Jean-Paul Sartre
De l’Existentialisme est un humanisme à Huis clos
Qu’est-ce
que l’existentialisme sartrien ?
L’existentialisme est une doctrine qui rend la vie humaine possible, qui
redonne à l’homme toute sa subjectivité. Sartre axe sa philosophie sur cette
foi en l’Homme. J’ai choisi d’exposer la théorie sartrienne en m’appuyant sur
des paroles de l’auteur.
« L’existence précède l’essence » à chaque homme répond au même concept, celui de
l’humanité mais il se définit d’abord par ses actes. Ainsi, l’homme est
responsable de ce qu’il est. De plus, le
subjectivisme engage non seulement celui qui se choisit, se définit mais
également l’humanité car tout individualisme a une influence sur le collectif,
tout homme se pense et se définit par rapport à sa conception de l’homme, de
l’humanité. L’homme, l’individu est une image de l’homme, de tous les hommes en
tant qu’il répond au même concept, celui du genre humain.

# [Section des données]
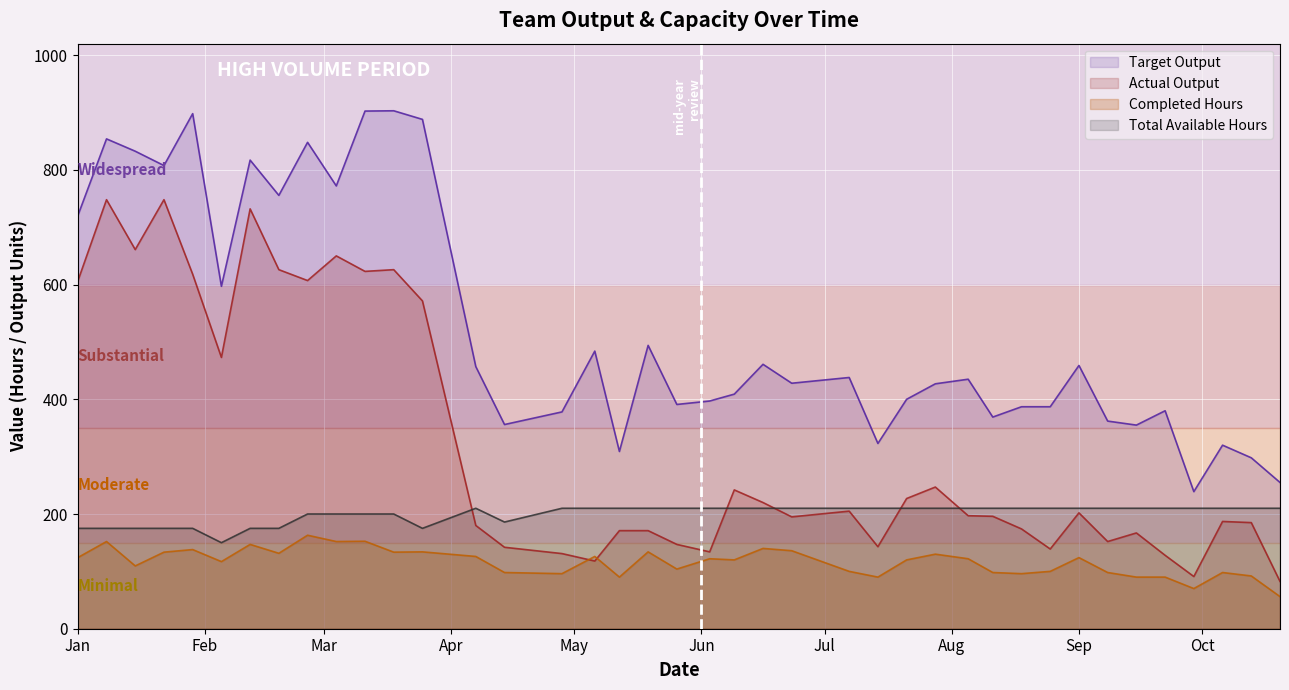

How many times do Actual Output and Completed Hours cross each other?

2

# [Exercices à réaliser]
1: Reproduisez fidèlement le passage de l’extrait sur l’existentialisme sartrien qui s’ouvre sur les mots « L’existentialisme est une » et se clôt sur « du genre humain. ».
2: Dites si chacune de ces affirmations est conforme à l’extrait sur l’existentialisme sartrien, par oui ou par non, en citant mot pour mot les termes décisifs : (a) l’homme est responsable de ce qu’il est ; (b) l’extrait expose la théorie sartrienne sans s’appuyer sur des paroles de Sartre ; (c) le subjectivisme n’engage que celui qui se choisit.
Les données n’interviennent pas dans ce travail.

# [Réponses aux exercices]
1:
L’existentialisme est une doctrine qui rend la vie humaine possible, qui
redonne à l’homme toute sa subjectivité. Sartre axe sa philosophie sur cette
foi en l’Homme. J’ai choisi d’exposer la théorie sartrienne en m’appuyant sur
des paroles de l’auteur.
« L’existence précède l’essence » à chaque homme répond au même concept, celui de
l’humanité mais il se définit d’abord par ses actes. Ainsi, l’homme est
responsable de ce qu’il est. De plus, le
subjectivisme engage non seulement celui qui se choisit, se définit mais
également l’humanité car tout individualisme a une influence sur le collectif,
tout homme se pense et se définit par rapport à sa conception de l’homme, de
l’humanité. L’homme, l’individu est une image de l’homme, de tous les hommes en
tant qu’il répond au même concept, celui du genre humain.

2:
(a) Oui : « l’homme est responsable de ce qu’il est ».
(b) Non : « J’ai choisi d’exposer la théorie sartrienne en m’appuyant sur des paroles de l’auteur ».
(c) Non : « le subjectivisme engage non seulement celui qui se choisit, se définit mais également l’humanité ».